Anyone experienced similiar problem?


----------



## M.Wong (Jan 9, 2003)

That was common on the E39s, I know... These posts might give you some ideas.

Seat click 1

Seat click 2


----------



## bmwtransport (Mar 8, 2005)

I think it will be the seat rail. Where the bushings are. That's where the noise is coming from. Not all of them, but the left front one.

Thanks a lot for this post. So helpful.


----------



## M.Wong (Jan 9, 2003)

I think the rail is often the issue.

However, here is another link I remember: Seat click...  with an interesting way to check if it's the problem.

Good luck!


----------



## bmwtransport (Mar 8, 2005)

M.Wong said:


> I think the rail is often the issue.
> 
> However, here is another link I remember: Seat click...  with an interesting way to check if it's the problem.
> 
> Good luck!


That's exactly the part I'm thinking the click is coming from.

You are such a help.

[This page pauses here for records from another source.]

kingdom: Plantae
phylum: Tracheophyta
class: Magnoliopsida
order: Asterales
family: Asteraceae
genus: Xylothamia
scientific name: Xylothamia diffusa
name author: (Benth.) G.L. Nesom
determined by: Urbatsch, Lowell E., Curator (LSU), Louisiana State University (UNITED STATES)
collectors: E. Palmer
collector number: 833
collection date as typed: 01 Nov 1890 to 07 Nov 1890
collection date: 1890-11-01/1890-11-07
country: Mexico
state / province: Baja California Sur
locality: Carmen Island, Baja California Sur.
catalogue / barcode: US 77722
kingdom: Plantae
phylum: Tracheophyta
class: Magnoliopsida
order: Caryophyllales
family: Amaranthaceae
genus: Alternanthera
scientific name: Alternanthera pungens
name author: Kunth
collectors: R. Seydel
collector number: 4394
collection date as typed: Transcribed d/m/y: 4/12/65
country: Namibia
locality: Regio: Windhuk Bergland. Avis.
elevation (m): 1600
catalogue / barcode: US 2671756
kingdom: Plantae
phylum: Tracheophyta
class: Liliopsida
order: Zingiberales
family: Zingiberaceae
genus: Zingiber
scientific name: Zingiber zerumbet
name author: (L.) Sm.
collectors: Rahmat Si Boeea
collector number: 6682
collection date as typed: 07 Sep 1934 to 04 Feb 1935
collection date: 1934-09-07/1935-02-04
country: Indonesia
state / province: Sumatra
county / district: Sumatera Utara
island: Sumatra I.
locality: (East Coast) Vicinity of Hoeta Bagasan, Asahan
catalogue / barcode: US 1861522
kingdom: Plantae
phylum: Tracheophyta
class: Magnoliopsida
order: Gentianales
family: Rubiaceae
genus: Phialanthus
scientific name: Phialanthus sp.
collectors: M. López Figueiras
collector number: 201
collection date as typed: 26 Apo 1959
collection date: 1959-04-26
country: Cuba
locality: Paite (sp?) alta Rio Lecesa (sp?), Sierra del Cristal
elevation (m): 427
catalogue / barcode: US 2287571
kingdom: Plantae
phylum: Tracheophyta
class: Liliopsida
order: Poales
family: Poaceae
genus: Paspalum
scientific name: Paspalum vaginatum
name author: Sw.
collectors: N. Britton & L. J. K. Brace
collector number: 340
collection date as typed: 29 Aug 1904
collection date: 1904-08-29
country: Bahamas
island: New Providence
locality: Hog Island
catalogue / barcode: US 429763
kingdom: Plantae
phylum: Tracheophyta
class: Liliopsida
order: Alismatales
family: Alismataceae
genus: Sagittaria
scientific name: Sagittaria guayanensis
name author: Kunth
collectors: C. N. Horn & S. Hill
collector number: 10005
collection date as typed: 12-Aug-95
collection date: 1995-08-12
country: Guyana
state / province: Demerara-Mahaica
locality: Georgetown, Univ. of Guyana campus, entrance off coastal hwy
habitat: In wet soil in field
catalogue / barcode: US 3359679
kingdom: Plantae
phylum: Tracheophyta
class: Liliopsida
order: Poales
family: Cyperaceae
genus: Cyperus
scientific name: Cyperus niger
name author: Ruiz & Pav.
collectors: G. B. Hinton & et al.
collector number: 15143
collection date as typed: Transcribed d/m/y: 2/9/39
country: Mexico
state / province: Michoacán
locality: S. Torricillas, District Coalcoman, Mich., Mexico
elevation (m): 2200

Very appreciate the effort to post back.:thumbup:


----------



## M.Wong (Jan 9, 2003)

bmwtransport said:


> That's exactly the part I'm thinking the click is coming from.


Let us know if/how you get it fixed!


----------



## bmwtransport (Mar 8, 2005)

M.Wong said:


> Let us know if/how you get it fixed!


Sure I will. To be honest I might try the zip tie just for some time, but I'll probably remove the joint and perhaps have some aluminium sleeve fabricated somewhere.

That should fix it permanently.


----------



## bmwtransport (Mar 8, 2005)

I just called a local machine shop this morning and decided to have this parts machined from aluminuim or titanium.

By looking at the pictures more I can better understand what is the issue here. New bushings and tiny aluminium sleeves should take care of it.


----------



## M.Wong (Jan 9, 2003)

Very cool, take some pics when you get it worked out!


----------



## bmwtransport (Mar 8, 2005)

I definitely will.


----------



## bmwtransport (Mar 8, 2005)

So... I disassembled the driver's seat today. I went to the hardware store and bought Torx T-45 and T-40 because the T-45 looked way too big, but guess what... all the bolts are Torx T-30. Oh man was I pissed.

I removed one of the bushings and took it to Omanson Precision Engineering.
http://www.omanson.com/background.htm

They will make me a new set of bushings that will fit much tighter. After lubricating them with teflon grease, there should be no more clicking. I'm only doing the 2 front ones, because the rear seems to be ok and the bushings are little bit different. Maybe I will just lubricate them.

I also happened to remove the broken seat plastic cover and picked up a set of new ones at the South Bay BMW for $47.00. Listed at $65.00. Pretty good deal.

I will snap some macro photos of the bushings and other parts once I get them.


----------